Lord of the Rings by J.R.R. Tolkien – I am sort of cheating here, because the Lord of the Rings is a trilogy of three books, but it is often crammed into one volume so I’m going to allow it. Most people have probably at least heard of Tolkien’s masterpiece, for the film series if not for the books. If you only know this from the films though, good as they are, then you are missing out. There is a huge amount of culture and worldbuilding stuffed into this book – Tolkien created whole histories, mythologies and languages from the books. This wasn’t the first major work of fantasy, but it massively popularised it, and created the groundwork for the fantasy genre today. I first read this when I was about 10 or 11, re-read it in my teens and haven’t read it since. It may be time for a re-read.

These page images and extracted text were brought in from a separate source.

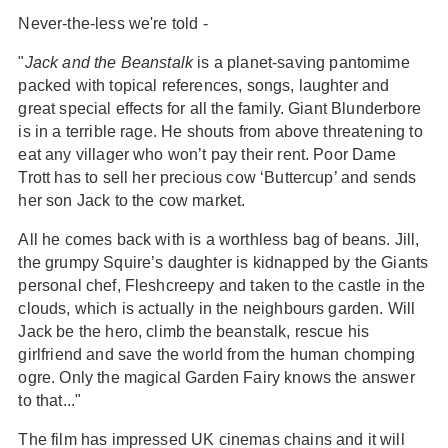
Never-the-less we're told -
"
Jack and the Beanstalk
is a planet-saving pantomime
packed with topical references, songs, laughter and
great special effects for all the family. Giant Blunderbore
is in a terrible rage. He shouts from above threatening to
eat any villager who won’t pay their rent. Poor Dame
Trott has to sell her precious cow ‘Buttercup’ and sends
her son Jack to the cow market.
All he comes back with is a worthless bag of beans. Jill,
the grumpy Squire’s daughter is kidnapped by the Giants
personal chef, Fleshcreepy and taken to the castle in the
clouds, which is actually in the neighbours garden. Will
Jack be the hero, climb the beanstalk, rescue his
girlfriend and save the world from the human chomping
ogre. Only the magical Garden Fairy knows the answer
to that..."
The film has impressed UK cinemas chains and it will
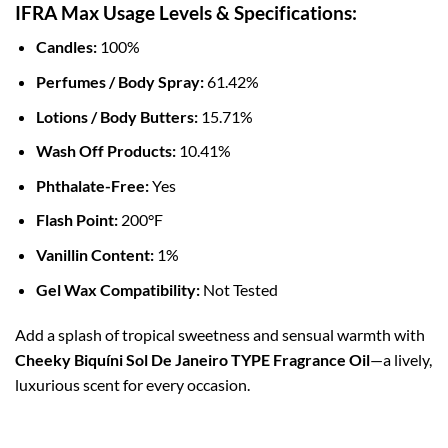
IFRA Max Usage Levels & Specifications:
Candles:
100%
Perfumes / Body Spray:
61.42%
Lotions / Body Butters:
15.71%
Wash Off Products:
10.41%
Phthalate-Free:
Yes
Flash Point:
200°F
Vanillin Content:
1%
Gel Wax Compatibility:
Not Tested
Add a splash of tropical sweetness and sensual warmth with
Cheeky Biquíni Sol De Janeiro TYPE Fragrance Oil
—a lively,
luxurious scent for every occasion.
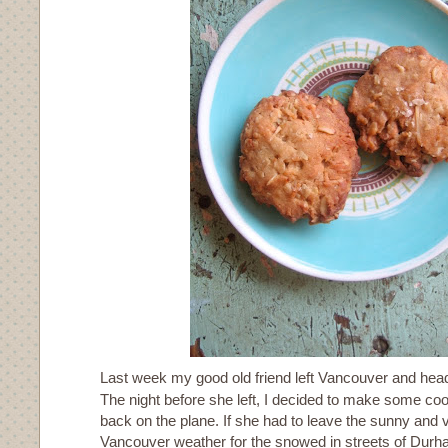
Last week my good old friend left Vancouver and hea
The night before she left, I decided to make some cook
back on the plane. If she had to leave the sunny and v
Vancouver weather for the snowed in streets of Dur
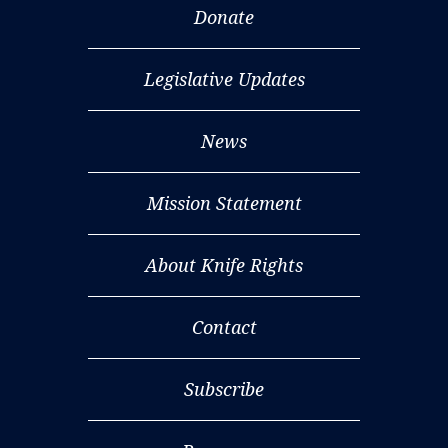
Donate
Legislative Updates
News
Mission Statement
About Knife Rights
Contact
Subscribe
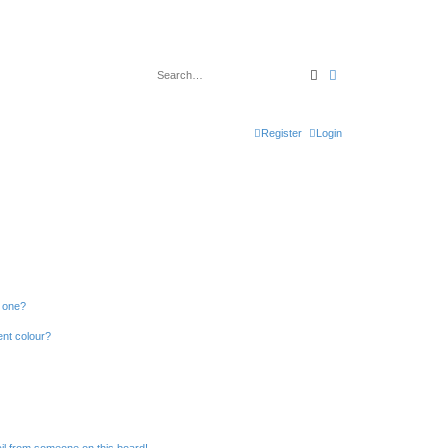
Search
Advanced search
Register
Login
n one?
ent colour?
il from someone on this board!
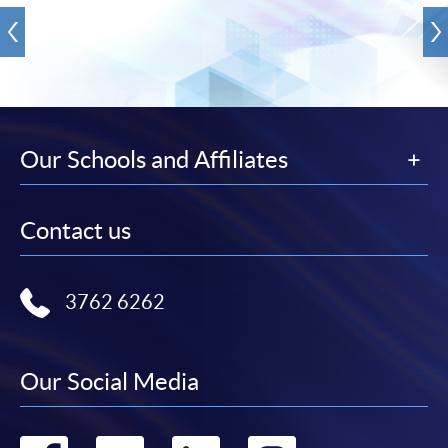
Our Schools and Affiliates
Contact us
3762 6262
Our Social Media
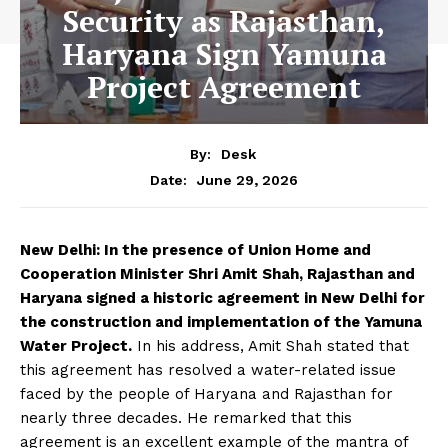
Security as Rajasthan,
Haryana Sign Yamuna
Project Agreement
By:
Desk
June 29, 2026
Date:
New Delhi: In the presence of Union Home and
Cooperation Minister Shri Amit Shah, Rajasthan and
Haryana signed a historic agreement in New Delhi for
the construction and implementation of the Yamuna
Water Project.
In his address, Amit Shah stated that
this agreement has resolved a water-related issue
faced by the people of Haryana and Rajasthan for
nearly three decades. He remarked that this
agreement is an excellent example of the mantra of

Bleak House by Charles Dickens – Dickens is certainly known for his long reads, but most of them are not super long, they just feel long because of the author’s proclivity for dense, descriptive prose. Bleak House though is long – according to Goodreads it is 1,017 pages (though if you’ve got one of those small typeface classics range copies it will look a lot shorter). The book centres around the obscure court case of Jarndyce & Jarndyce, the contest over an initially large inheritance which gradually gets whittled away by legal fees! It is part legal thriller, part police procedural, part character study, part social commentary. In other words, it has got a bit of everything in it (except aliens, there’s no little green men in it!). It is not considered to be one of his easiest books, but is widely considered to be one of his best.
So that’s it, top ten great long reads for you to enjoy. If anything, this list is quite heavy on historical fiction, but then a lot of really long reads seem to be historical fiction for some reason – possibly it is because the long sweep of history needs a lot of pages to do it justice.